Так прошло много минут, размеренных и весомых, когда молодой горожанин бросал косточки с такой серьезностью, будто выбирал золотые зерна на прииске, — пока первый удар колокола не заставил его поднять лицо, сонное от прилежания. Мгновенье на непроницаемом лице отражалось безразличие к тому, что ожидается: часы на площади протяжно пробили три над Сан-Жералдо, и под дрожащими ударами предместье словно погрузилось в воду. И когда снова всплыло, разбрызгивая последние отзвуки, оно уже все светилось, и вещи были яснее видимы: на столике у окна лежала раскрытая книга и на странице, высвеченной внезапным сиянием этого часа, было написано:
«Сие животное из семейства сростнопе-рых сформировалось согласно симметрии, изложенной в параграфе 4».
Именно так было написано! И солнце ярко заливало запыленную страницу; по стене дома напротив медленно вползал таракан… Тогда молодой горожанин сказал фразу, жесткую и блестящую, как крылья скарабея.

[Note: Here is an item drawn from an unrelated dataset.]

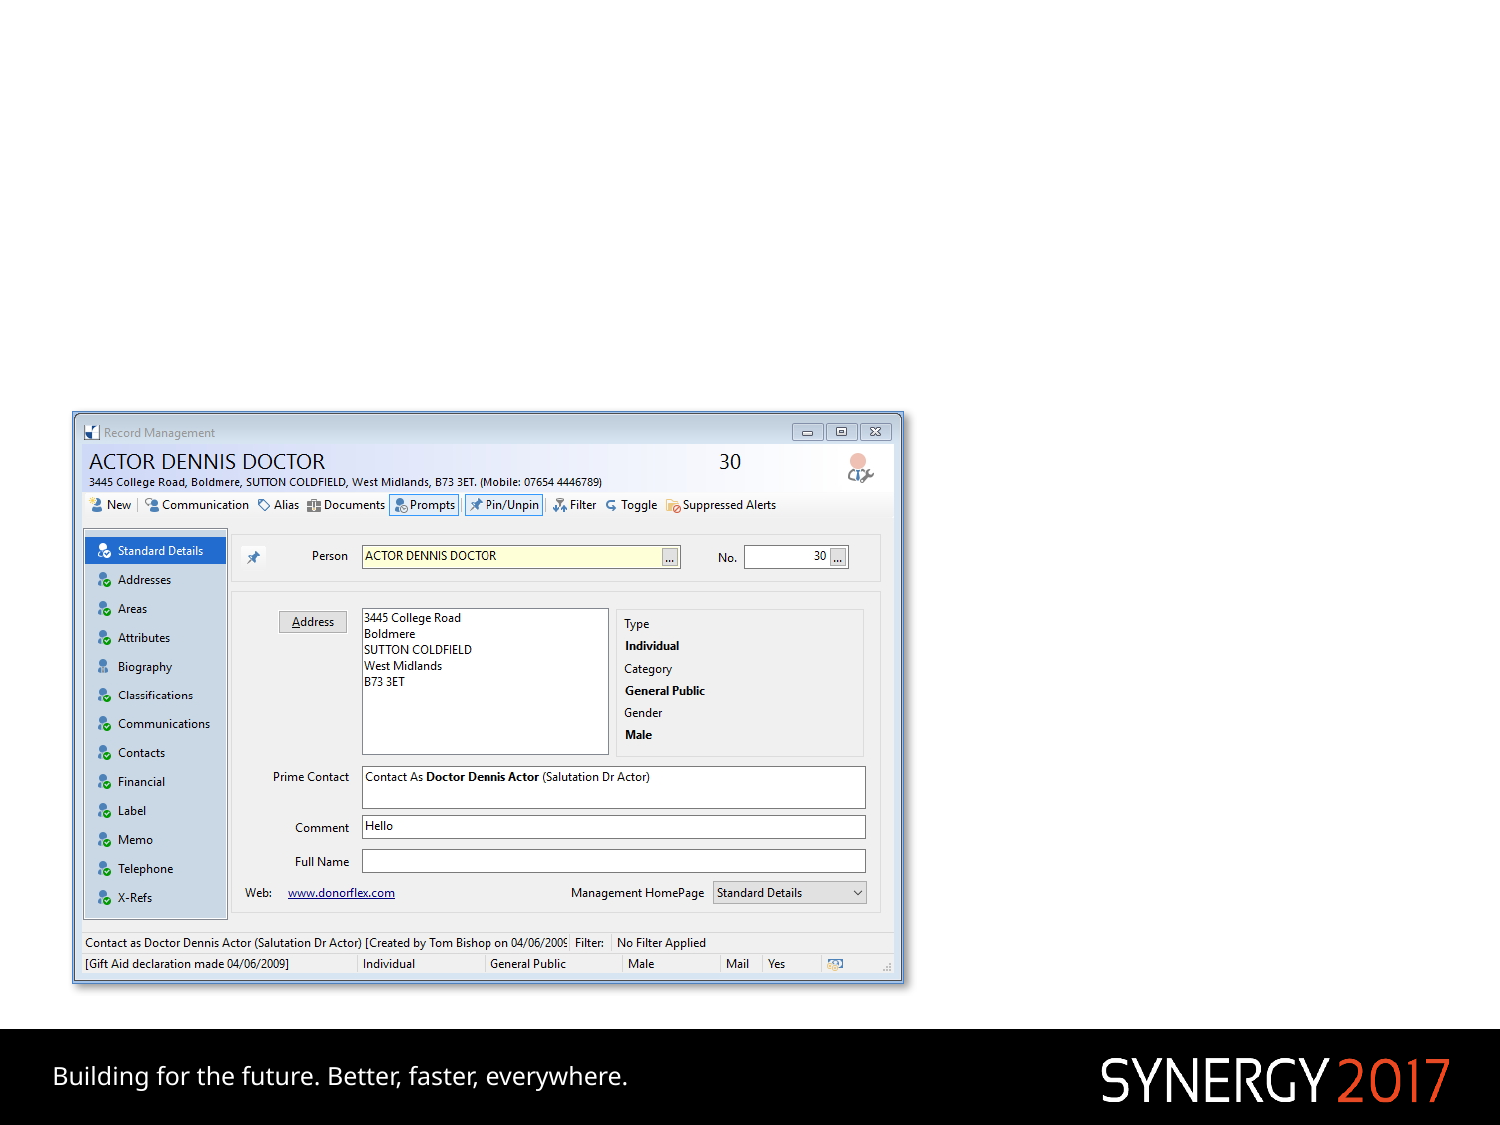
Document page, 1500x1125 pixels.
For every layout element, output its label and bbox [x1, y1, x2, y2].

«Глубоководные существа размножаются на чудо обильно», — воскликнул он, наконец, наизусть.
Часы на колокольне запоздало пробили три. «А-а-а!»— испугалась сойка, снова преследуемая. Персей покачал две последние косточки на ладони и бросил их как игральные кости. Игра закончилась! Ожидалось предвечерье. Молодой горожанин остановился, восхищенный и праздный. И неожиданно раскинул крылья в сладком зевке юности.